The Playgoer: Slate on Corrie & London theatre

Custom Search

Tuesday, May 09, 2006

Slate on Corrie & London theatre

I happily direct you today to the beginning of a weeklong journal in Slate on London Theatre by Slate correspondent and (may I say?) Playgoer reader June Thomas, a Brit expat now [correction-- formerly!] based in the Pacific Northwest. Tune in here every day this week for more dispatches.

She started yesterday with a review of the West End showing of "Rachel Corrie," and yet again we have a testimony to this play's ability--in performance, mind you--to overcome people's initial hesitations, whether politically rightist or aesthetically leftist:

Until seeing My Name Is …, I'd dismissed the real Rachel Corrie as a naive kid who got mixed up in something she didn't really understand. The play convinced me I'd done her a disservice. The young woman who emerges in Californian actress Megan Dodds' almost painfully vulnerable portrayal is politically conscious in the best sense—aware of her privilege, conscious of her limitations, but unable to ignore the suffering of others. Perhaps it's because the text is drawn from unpolished writing in journals and e-mails that Corrie's openness seems so endearing...

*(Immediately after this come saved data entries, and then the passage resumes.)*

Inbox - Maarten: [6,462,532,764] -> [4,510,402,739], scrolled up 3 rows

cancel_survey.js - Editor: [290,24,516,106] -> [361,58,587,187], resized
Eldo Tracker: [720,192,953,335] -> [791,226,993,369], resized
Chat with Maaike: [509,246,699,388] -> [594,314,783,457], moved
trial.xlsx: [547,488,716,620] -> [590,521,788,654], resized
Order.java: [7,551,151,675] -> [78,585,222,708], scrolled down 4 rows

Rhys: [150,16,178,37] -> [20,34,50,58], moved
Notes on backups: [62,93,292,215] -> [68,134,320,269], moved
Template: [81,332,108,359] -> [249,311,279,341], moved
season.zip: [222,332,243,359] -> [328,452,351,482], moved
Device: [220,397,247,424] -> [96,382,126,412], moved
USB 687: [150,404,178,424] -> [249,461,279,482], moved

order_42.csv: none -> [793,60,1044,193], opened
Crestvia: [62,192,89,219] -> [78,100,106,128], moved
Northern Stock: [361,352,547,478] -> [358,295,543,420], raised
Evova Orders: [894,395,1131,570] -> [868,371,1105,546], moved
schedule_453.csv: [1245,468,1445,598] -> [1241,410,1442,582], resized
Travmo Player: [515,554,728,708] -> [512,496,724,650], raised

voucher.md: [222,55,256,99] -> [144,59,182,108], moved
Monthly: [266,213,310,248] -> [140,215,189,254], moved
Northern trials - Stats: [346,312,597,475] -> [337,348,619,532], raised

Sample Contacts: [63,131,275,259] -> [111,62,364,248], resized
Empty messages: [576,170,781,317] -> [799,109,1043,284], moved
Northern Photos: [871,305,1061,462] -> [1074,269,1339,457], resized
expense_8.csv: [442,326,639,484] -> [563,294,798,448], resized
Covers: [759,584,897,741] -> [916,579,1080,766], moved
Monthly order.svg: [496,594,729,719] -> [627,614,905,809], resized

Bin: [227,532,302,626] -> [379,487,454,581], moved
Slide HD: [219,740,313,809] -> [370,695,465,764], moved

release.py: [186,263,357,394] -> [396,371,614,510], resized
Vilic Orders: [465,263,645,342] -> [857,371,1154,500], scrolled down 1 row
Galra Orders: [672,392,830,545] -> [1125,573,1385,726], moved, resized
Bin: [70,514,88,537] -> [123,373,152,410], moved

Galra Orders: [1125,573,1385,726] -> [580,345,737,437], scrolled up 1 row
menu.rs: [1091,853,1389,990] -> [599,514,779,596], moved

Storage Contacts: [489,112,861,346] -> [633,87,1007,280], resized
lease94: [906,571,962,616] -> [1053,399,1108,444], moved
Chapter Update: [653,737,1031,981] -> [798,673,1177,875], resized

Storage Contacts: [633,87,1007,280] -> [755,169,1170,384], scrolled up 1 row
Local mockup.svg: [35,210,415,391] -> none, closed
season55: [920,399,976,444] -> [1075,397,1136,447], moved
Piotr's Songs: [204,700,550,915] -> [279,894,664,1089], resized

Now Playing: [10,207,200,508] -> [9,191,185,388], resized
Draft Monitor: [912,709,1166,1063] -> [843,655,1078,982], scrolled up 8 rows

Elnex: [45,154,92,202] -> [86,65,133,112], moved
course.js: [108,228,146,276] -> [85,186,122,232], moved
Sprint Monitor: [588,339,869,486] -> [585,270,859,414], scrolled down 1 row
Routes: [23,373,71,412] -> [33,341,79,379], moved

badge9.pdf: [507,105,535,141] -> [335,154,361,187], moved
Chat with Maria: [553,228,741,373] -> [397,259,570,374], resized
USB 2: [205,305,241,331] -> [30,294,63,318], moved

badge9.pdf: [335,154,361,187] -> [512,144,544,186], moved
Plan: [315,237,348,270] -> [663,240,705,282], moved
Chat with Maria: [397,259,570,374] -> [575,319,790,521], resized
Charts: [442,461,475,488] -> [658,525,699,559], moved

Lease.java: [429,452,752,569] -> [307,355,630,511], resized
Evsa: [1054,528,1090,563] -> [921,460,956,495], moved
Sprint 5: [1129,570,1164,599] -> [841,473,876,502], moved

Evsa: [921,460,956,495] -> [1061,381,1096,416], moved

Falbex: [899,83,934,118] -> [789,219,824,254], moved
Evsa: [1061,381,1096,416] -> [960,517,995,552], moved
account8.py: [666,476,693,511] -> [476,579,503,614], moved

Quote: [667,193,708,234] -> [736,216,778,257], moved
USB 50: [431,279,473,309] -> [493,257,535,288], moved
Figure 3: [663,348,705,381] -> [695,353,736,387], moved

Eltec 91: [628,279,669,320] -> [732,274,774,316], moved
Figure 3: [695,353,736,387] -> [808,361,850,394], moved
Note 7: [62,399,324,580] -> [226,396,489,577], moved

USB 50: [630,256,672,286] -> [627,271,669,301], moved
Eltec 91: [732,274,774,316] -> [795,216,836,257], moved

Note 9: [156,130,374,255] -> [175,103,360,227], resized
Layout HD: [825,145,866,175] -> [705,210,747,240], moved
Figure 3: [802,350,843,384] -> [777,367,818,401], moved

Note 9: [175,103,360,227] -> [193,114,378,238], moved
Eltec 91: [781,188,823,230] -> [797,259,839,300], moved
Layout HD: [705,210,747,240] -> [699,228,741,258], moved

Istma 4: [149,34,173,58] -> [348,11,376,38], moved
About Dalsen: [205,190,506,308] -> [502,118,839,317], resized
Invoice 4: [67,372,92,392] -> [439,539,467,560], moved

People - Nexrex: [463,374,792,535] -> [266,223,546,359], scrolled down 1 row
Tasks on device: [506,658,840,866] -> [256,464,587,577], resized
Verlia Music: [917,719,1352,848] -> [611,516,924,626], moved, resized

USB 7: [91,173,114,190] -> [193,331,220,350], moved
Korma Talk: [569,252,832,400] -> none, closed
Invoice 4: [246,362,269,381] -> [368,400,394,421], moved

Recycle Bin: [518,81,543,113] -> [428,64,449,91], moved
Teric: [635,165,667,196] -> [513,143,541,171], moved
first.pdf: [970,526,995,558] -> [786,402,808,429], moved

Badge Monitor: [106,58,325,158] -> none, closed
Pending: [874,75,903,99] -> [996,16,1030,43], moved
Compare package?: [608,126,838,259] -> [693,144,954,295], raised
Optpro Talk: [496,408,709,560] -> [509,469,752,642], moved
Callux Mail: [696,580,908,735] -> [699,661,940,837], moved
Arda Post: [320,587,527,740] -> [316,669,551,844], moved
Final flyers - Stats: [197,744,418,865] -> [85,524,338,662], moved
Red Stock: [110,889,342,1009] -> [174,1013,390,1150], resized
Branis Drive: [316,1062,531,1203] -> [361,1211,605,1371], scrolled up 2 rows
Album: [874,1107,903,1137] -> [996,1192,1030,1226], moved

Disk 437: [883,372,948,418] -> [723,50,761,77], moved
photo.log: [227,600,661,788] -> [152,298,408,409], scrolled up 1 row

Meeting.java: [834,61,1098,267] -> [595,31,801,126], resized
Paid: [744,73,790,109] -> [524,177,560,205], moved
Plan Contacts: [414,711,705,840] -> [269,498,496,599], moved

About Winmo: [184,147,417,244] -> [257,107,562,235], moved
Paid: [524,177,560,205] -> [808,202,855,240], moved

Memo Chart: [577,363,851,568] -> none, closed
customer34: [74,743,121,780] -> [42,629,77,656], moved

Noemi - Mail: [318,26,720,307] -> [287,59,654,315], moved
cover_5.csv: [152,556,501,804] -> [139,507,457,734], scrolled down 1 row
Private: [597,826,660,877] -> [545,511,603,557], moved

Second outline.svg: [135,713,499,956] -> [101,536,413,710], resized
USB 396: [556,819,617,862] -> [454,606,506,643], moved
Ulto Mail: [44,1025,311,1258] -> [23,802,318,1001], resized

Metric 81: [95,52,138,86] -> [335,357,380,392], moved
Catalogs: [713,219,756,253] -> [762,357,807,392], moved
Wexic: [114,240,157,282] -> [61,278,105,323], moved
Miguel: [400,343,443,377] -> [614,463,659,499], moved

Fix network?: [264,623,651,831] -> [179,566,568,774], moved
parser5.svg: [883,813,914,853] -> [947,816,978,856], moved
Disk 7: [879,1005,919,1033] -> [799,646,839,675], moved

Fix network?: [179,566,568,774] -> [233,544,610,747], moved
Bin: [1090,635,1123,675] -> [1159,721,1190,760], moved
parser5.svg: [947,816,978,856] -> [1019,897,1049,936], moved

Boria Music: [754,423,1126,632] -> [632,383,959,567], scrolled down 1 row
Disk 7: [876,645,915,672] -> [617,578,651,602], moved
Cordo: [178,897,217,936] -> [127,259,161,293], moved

Corrie's natural eloquence, combined with a very simple staging, makes this a very personal story about one American rather than a political play about the Middle East. (In the end, she spent less than two months in the region.) My Name Is Rachel Corrie may seem an unlikely exemplar of British theater, but it makes sense to me that it has succeeded there. Corrie was a diarist, not a polemicist, and her writing is persuasive because it's clear, not because it's clever. That's how it is with British actors—they're seldom gorgeous, but they're often utterly convincing.

And much thanks to June, of course, for the hat tip to Playgoer. If any of you Slate readers wish to catch up on the "Rachel Corrie" fracas you can scroll back through to February 28, or just type "Rachel Corrie" and/or "NYTW" in the Google box at the top of the page.

Meanwhile, still standing by for an announcement from Mr. Rickman this week...(?)

3 comments:

PeonInChief said...

Playgoer, thank you for sending us off to read June Thomas. Lovely. But I'm still not sure that I'm really going to like MNiRC...

June said...

Playgoer, I'm very grateful for the link. One thing--as of March 2005, I'm a happy New Yorker.

Playgoer said...

Gosh, when Slate starts thanking ME for a link, that's not a bad sign!

Then again, I suppose the specific link may indeed help since Slate (unfortunately!) covers so little theatre, meaning people may not be looking for it there. In fact, June's is the very first mention I've seen over there on "Rachel Corrie" at all. So much for this with-it pioneer of web journalism...

And so sorry, June, for not keeping up with your whereabouts! Duly corrected.